3) Bernard Délicieux

Le sermon du 8 décembre 1319 est entièrement consacré à la sentence rendue à l’encontre du Franciscain Bernard Délicieux. Ce sermon a comme particularité qu’il est le seul à ne pas être prononcé par Bernard Gui. En effet, les deux clercs chargés de l’enquête et de la proclamation de la sentence contre Bernard Délicieux sont deux évêques: Jacques Fournier, évêque de Pamiers, et Raimond, évêque de Saint-Papoul. Leur mission leur fut confiée par le pape Jean XXII. Pourquoi cette procédure exceptionnelle? Trois accusations graves portées à l’encontre du Franciscain répondent à cette question: il est accusé d’avoir participé à l’empoisonnement du pape Benoît XI, d’avoir fomenté un complot visant à retirer les villes de Carcassonne et d’Albi du royaume de France, en leur donnant un autre suzerain, et d’avoir aidé des hérétiques à échapper aux procédures inquisitoriales. Son cas est donc triplement grave: il est accusé de s’en être pris à la fois à la papauté, à la couronne de France et à l’Inquisition. Le cas de Bernard Délicieux est donc exceptionnel et concentre donc l’attention particulière de Jean XXII, comme en témoignent les allusions à une enquête préliminaire faite par la Curie elle-même:

“C’est pourquoi ce même seigneur pape, tant sous sa bulle qu’aussi sous les sceaux des différents juges chargés, depuis longtemps déjà, de ces sujets transmis par lui à la curie romaine” (propter quod idem dominus papa super predictis omnibus et multis aliis articulis, tam sub bulla sua quam etiam sub sigillis diversorum judicum super eisdem articulis jamdudum in Romana curia) 235
“Tant lui que nous, avons reçu en ce lieu de la part du seigneur pape avec déférence, comme il convient, lesdites lettres apostoliques ainsi que les articles et les procédures faites à ladite Curie à leur sujet.” (convenientibus et dictis apostolicis litteris, articulis etiam et processibus factis in dicta curia super eis reverenter, ut decuit, ibidem receptis ac sibi et nobis ex parte dicti domini pape) 236

Bernard Délicieux est né à Montpellier vers 1260 237. Il fit vraisemblablement se études au sein du couvent Franciscain de cette ville dépendant de la couronne de Majorque. C’est là qu’en 1270 enseignait Pierre Déjean-Olieu. Il y a donc de fortes chances que Bernard Délicieux y ait suivi ses cours, et qu’il ait rencontré Arnaud de Villeneuve, qui allait devenir un grand défenseur des Spirituels, car celui-ci y suivait des cours de médecine. Bernard fit sa profession de foi en 1284, mais sa carrière nous est inconnue jusqu’en 1297, date à laquelle il va à la rencontre de la Curie, accompagné du procureur de l’ordre, afin de défendre le cas d’un certain Castel Faure, accusé d’hérésie par l’Inquisition. Lorsque l’Inquisiteur Nicolas d’Abbeville se rend à Carcassonne 238, en 1300, demander que soit déterré du cimetière du couvent le corps de ce Castel Faure, il est reçu par Bernard Délicieux, qui avait déménagé à Carcassonne, et qui s’oppose à cette demande. En 1301, le Franciscain est nommé lecteur, et en 1310 il prend une retraite à Béziers, où il jouissait d’un certain prestige du fait de ces messes quotidiennes, dans lesquelles il défend ardemment les Spirituels. Nous le voyons, Bernard Délicieux, bien que conventuel, est très proche des Béguins et se met en danger pour les aider.

_Extraits de données_
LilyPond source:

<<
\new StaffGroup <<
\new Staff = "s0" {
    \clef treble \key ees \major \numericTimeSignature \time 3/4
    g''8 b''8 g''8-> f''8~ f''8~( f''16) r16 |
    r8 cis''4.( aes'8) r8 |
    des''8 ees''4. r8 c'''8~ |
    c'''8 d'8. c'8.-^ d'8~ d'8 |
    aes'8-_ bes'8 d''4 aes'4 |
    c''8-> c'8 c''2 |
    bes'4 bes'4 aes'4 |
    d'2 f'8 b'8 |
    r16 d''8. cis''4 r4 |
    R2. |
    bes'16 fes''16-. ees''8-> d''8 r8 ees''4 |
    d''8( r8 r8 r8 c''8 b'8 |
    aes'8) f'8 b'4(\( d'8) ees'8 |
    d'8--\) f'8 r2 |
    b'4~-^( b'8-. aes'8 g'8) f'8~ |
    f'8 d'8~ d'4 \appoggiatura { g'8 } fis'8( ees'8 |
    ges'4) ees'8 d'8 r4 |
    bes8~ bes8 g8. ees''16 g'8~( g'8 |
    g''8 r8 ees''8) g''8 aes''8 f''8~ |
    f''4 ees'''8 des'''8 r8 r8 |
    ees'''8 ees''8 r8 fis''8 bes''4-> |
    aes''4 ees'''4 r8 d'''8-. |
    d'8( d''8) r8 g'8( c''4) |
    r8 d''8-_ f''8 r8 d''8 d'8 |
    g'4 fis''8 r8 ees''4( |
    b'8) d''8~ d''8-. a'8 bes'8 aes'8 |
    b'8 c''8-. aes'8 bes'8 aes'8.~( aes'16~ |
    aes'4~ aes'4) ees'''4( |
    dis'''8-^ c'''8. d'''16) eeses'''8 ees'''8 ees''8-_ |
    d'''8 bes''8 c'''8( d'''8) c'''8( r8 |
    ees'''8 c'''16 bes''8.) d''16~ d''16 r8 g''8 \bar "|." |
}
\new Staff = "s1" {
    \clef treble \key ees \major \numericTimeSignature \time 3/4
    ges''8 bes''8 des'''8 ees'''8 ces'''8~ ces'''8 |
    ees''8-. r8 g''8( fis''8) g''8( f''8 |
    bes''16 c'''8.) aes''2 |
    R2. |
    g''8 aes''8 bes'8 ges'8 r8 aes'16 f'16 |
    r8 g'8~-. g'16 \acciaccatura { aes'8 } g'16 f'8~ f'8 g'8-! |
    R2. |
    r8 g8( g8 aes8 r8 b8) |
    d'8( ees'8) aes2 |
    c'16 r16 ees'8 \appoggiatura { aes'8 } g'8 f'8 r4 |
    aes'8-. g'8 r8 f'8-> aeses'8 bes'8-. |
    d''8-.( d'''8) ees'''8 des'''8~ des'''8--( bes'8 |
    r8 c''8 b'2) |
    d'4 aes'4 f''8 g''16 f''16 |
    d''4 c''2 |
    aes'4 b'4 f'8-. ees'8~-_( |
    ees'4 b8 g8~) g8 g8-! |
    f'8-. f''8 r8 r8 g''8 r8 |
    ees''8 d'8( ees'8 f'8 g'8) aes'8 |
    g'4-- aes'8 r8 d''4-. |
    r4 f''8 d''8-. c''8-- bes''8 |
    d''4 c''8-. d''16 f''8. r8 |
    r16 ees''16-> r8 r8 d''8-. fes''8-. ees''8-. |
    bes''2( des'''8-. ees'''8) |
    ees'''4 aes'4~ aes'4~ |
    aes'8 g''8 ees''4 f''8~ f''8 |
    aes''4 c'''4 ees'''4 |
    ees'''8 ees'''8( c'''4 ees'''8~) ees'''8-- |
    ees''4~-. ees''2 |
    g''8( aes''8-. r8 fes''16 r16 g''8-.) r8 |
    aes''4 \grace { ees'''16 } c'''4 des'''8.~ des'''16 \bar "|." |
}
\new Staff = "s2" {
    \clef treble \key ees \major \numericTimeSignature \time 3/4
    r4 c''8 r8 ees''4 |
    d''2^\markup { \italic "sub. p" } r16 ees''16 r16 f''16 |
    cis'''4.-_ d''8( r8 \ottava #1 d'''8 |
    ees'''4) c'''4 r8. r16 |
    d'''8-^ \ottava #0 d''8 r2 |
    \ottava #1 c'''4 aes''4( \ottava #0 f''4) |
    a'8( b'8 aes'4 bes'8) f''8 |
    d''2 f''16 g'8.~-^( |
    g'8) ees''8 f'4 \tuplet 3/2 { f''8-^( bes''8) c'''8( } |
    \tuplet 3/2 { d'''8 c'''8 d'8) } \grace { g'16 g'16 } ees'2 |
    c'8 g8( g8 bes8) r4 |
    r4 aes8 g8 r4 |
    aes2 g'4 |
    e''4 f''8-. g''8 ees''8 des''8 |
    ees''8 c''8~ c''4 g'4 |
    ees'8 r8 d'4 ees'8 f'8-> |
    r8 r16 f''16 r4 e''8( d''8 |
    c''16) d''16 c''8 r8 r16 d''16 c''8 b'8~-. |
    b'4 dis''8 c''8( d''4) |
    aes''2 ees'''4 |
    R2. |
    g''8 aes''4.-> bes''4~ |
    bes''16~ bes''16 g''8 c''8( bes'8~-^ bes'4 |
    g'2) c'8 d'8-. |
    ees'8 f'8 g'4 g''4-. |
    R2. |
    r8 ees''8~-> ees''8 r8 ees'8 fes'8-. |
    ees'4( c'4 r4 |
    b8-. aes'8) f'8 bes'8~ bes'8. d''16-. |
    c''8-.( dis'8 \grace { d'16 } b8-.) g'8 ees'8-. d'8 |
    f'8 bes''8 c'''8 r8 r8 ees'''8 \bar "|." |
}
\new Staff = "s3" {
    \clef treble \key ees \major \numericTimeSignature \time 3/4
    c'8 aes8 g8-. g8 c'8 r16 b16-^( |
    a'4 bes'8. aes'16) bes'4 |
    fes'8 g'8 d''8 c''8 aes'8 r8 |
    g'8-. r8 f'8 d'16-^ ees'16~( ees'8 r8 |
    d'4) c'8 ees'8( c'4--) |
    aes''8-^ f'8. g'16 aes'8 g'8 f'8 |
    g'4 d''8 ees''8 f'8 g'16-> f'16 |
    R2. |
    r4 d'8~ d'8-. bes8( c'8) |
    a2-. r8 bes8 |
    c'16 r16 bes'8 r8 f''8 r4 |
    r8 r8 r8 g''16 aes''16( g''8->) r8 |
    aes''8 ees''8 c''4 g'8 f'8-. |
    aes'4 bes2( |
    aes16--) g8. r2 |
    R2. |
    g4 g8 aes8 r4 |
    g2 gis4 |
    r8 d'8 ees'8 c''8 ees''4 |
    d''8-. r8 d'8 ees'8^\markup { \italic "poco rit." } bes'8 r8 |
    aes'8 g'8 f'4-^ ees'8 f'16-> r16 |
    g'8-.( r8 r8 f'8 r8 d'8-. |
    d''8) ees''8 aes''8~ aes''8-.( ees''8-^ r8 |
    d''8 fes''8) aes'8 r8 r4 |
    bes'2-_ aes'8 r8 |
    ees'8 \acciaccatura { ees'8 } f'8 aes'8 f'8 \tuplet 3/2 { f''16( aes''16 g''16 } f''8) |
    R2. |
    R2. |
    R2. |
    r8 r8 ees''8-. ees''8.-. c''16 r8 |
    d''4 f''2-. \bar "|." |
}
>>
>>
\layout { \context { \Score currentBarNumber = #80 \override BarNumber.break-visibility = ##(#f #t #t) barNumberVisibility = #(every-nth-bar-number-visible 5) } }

_Exercices_
**1.** Indiquez si chacune des affirmations suivantes concorde avec l'extrait sur Bernard Délicieux, en répondant par oui ou par non et en citant les mots décisifs du texte : (a) le sermon du 8 décembre 1319 a été prononcé par Bernard Gui ; (b) Bernard Délicieux est né à Montpellier vers 1260 ; (c) en 1310, Bernard Délicieux prend une retraite à Carcassonne.
**2.** Extrayez des entrées chaque ligne contenant la chaîne « tuplet ».

_Corrigés_
**1.**
(a) Non : « il est le seul à ne pas être prononcé par Bernard Gui ».
(b) Oui : « Bernard Délicieux est né à Montpellier vers 1260 ».
(c) Non : « en 1310 il prend une retraite à Béziers ».

**2.**
    g'8) ees''8 f'4 \tuplet 3/2 { f''8-^( bes''8) c'''8( } |
    \tuplet 3/2 { d'''8 c'''8 d'8) } \grace { g'16 g'16 } ees'2 |
    ees'8 \acciaccatura { ees'8 } f'8 aes'8 f'8 \tuplet 3/2 { f''16( aes''16 g''16 } f''8) |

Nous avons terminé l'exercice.